Sen beyaz bir kadınsın, uzaktaki
Gözlerin aklımdan çıkmıyor
Sen beyaz bir kadınsın karanlıkları dinleyen, uzaktaki
Sarmaşıkları duyuyor musun rüzgarda
Yorgun başını üşümüş yastığına koyuyor musun,
Uyuyor musun?

Uzakta kalmak çekici, değil mi? Hayale olanak sağladıkça; köprüleriyle, vapurlarıyla bu şehir beni kendine daha çok bağlıyor. Yağmurdan korkmuyorum; ama karın sesinde bembeyaz huzuru dinleyebiliyorum. Eksiği kar mı yalnızca İstanbul'un? Gözler aklıma geliyor hem... Gözlerime bakmasalar da ne kadar, o kadar aydınlığı gökyüzüne uzanıyor sevginin. Demek ki düşmem hala, hele her akşam kapım çalınıyorken, heyecanla. Umduğumu bulamama korkum bir anda yok oluyor, karşılaştıklarımda; eğer beklentilerim Sarayburnu'na kadar ulaşmıyorsa. Telaşla yağmurdan kaçmayı öğrenmedim daha, elimden tutanım oldu hep. İyi ki. İyi ki geçmişime sarılma cesareti var içimde böyle. Göğün mavisinde çaldığım bütün kuşları çekinmeden hediye edebiliyorum iyi ki.
Edebiliyor muyum?

"İyimserlik" nedense yakışmamış Attila İlhan. Bunu daha sonra konuşuruz.

Rüya

Gerçeküstüyse yansıyan, hangi yaşam niye sırtlansın ki yükünü?

4 Aralık 2010 Cumartesi

Chat

Bilinmedik yollara beraber girmenin güveni bir başka. Destek almasam düşeceğim değil de, elimden biri tutunca daha sağlam basıyorum adımlarımı. Yalnız olmadığımı bilmek, sabah akşam "ben"den başka bir şeyler düşünmek huzur veriyor.
Ekonomi vizesi bile.

3 Aralık 2010 Cuma

İnce Çizgi

Uzun bir hikaye bu; ışıklar söndükten sonraki karanlıkta seyircilerin yerleşmeye çalıştığı ya da ekranda buğulu beyaz çerçevenin belirmeye başladığı saniyelerden bile daha az zaman bırakan hazırlanmaya. Uzadıkça uzun loşluğunda, andan kısa, tanımlarla aydınlatmaya çalıştıkça. Parlamamışlığınca yakın patlamaya ve sonra sönmeye, kendi yangınında. Hayır, kısa bir hikaye bu. Sessizi unutan pandomimci kadar yersiz, alt üst eden ne varsa –aslında- yerli yerinde, sesiyle en eşsiz.


Kumsuz, kumdan kalesiz.

2 Aralık 2010 Perşembe

Gece Yarısı Kuş Cıvıltısı

"bil ki unutulur her şey
yazmayınca kağıda
yaz ki yenilensin senle
tarih olmak boşuna"


Tesadüf mü? Sırada(n) bir yırtık gibi kahve tozunda. Çil çil bakınsam, ağlasam, ağlasam, ağlasam. Öğlen uyanıp, gece saçmalasam. Bağlantı kuramasam.
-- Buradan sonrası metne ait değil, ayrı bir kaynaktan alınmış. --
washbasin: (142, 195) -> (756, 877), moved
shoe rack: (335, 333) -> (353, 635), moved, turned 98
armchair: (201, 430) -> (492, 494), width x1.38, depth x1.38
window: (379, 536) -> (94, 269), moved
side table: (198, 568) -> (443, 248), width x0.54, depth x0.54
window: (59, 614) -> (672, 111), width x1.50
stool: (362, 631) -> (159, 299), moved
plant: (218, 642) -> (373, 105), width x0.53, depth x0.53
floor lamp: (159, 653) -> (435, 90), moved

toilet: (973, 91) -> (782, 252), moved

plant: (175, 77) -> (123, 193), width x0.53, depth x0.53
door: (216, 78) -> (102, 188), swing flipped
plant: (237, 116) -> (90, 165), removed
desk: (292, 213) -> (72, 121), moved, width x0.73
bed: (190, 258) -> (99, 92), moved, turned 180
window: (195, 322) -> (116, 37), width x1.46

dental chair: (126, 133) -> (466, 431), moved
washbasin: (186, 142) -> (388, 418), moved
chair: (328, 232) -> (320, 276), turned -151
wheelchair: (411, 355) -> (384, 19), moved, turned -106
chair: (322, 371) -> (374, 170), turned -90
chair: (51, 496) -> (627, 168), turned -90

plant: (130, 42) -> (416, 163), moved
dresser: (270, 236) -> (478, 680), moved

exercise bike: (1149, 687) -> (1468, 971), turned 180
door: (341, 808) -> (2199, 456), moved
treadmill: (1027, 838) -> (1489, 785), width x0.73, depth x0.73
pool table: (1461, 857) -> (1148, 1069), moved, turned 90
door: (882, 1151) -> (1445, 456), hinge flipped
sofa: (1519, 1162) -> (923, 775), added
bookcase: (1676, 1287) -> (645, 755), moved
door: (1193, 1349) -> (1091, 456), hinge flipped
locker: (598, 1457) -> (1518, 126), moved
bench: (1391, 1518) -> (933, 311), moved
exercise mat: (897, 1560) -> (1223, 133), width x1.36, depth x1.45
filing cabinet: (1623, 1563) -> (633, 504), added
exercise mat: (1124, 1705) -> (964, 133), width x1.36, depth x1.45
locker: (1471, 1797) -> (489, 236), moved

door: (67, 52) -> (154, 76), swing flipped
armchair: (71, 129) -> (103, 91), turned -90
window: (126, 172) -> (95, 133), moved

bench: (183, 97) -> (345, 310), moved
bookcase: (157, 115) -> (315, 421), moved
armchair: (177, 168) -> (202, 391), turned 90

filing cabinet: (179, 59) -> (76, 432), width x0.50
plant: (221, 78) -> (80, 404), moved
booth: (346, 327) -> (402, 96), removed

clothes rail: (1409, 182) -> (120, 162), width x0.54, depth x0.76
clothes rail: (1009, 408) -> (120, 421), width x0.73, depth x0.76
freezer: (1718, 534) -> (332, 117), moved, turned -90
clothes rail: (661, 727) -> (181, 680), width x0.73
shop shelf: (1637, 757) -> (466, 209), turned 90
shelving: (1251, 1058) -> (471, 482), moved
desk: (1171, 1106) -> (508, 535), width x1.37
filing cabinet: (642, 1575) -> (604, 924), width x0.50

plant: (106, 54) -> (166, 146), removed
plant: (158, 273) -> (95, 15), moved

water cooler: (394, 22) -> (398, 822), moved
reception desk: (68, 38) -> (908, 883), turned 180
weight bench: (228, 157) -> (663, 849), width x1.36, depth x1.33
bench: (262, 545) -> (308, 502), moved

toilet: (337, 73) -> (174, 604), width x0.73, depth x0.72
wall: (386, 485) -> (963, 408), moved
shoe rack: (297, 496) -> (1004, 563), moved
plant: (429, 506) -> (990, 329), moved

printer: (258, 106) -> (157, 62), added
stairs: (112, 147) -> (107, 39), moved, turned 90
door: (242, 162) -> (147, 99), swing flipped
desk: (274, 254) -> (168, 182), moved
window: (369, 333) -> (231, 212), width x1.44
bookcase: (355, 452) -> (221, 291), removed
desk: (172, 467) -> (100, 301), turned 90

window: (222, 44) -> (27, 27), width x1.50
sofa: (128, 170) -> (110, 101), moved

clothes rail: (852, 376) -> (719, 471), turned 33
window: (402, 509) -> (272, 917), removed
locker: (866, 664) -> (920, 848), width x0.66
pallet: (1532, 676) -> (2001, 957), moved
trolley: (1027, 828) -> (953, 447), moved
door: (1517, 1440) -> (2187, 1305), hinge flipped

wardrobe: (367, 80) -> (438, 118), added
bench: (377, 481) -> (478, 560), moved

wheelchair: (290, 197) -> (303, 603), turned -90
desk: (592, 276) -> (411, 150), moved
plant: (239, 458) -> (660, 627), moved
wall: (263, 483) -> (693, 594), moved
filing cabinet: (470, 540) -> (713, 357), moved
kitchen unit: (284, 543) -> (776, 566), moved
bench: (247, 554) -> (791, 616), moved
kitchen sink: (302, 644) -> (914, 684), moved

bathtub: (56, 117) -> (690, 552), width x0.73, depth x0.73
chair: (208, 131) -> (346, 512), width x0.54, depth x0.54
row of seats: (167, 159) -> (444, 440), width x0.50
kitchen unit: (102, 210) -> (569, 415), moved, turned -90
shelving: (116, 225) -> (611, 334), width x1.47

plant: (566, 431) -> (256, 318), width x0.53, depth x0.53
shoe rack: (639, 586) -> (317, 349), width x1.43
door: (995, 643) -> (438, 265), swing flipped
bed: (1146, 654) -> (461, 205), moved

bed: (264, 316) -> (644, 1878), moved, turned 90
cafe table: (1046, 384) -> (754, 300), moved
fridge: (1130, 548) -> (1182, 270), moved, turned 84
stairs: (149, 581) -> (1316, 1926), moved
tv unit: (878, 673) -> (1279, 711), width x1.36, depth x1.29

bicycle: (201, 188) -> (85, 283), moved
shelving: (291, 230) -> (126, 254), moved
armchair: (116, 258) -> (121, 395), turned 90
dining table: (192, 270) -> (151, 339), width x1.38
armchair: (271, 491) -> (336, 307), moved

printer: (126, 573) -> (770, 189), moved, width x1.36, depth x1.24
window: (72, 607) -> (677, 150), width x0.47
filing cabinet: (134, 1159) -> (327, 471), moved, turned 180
Belki uyku düzenimin değiştiğini fark eden beyin hücrelerim beni bilinçsizce protesto ediyorlardır bugün. Belki de gülerken havasız kalmışlardır. Gülmek demişken.. Çok özledim şöyle bütün kaslarım ağrıyıncaya kadar kahkaha atmayı, kahkaha atarken sesimi duymayı, mutlu filmimin başrolünde oynamayı.. Hanım hanımcık olmamayı, abartmayı. Elementary school'u özlemekten farklı olarak, bunu tekrar yaşamak da istiyorum. Küfürle rahatlayıp, onun gibi huzursuz olmak sonra da. Bir de sabahlamak, uyuyakalma riskine rağmen sabaha kadar paylaşmak. Makarna yemek gibi. Canım çok çekti, ruhum da acıkamaz mı yani?

Kimin ne zaman, hangi koşullarda okuyacağını bilmeden yazmak çok tuhaf geldi. Kime hitap ettiğimi bilmiyorum ne de olsa. Günlüğüm gibi saklamıyorum kimseden, aksine okunacağımın farkındalığıyla içimi döküyorum. Kimi zaman kendimce şifreler kullanıyorum (gizemliymişim hissi uyandırmak için, içimde "farklı" bir cevher var mesajı vermek için -birilerine mesaj vermek istiyorumdur belki de bilinçaltım kaynaklı-) kimi zaman da "Amaan! Gizlim saklım kalmasın, özelim olmasın ki büyümesin içimde hiçbir sorun." diyorum yazarken. Ya sen, sevgili okuyan? Merakından mı bakıyorsun şu an ekrana, yoksa el alışkanlığı mı? "Bir bakayım yeni bir şey var mı kızların blogunda" mı diyorsun, yoksa "hazır bilgisayarı açmışken gezineyim bildiğim sitelerde" mi? Sağ gözümün hemen altında mikroskobik karıncalar geziniyormuş gibi geldi şu an, sana da oldu mu? Bir anda yüzümün farklı yerleri kaşınmaya başladı; ama klavyeyi bırakmamı gerektirecek kadar güçlü değil. Beklersem, azalarak yok olabilir hepsi kısa zamanda. Cevabını duyamayacağımı, öğrenemeyeceğimi bilsen de sessizce yanıtladın mı az önceki sorumu? Ya bunu?

Birinden, bir şeyden çok etkilendikten sonra "yeni"yi kabullenmek neden bu kadar zor ki? Kabulleniyorsak, bir öncekini sindirdik demektir -ki bu da o kadar iç açıcı değil. Duyguların tecrübeye dönüşmesi, sütün mayalanmasına benziyor. Hazır yoğurda çok alıştığımızdan bu geçişin tadını sevmiyoruz sanırım. Çoğul konuştuysam seni düşünerek değil, ben ve içimdeki specialized versions of me, for different situations. Anladın sen onu. Bunu derdin, itiraf ediyorum, hiç anlamadım seni.

"O kızcağızı bir gün unutacağımı biliyorum, Maria."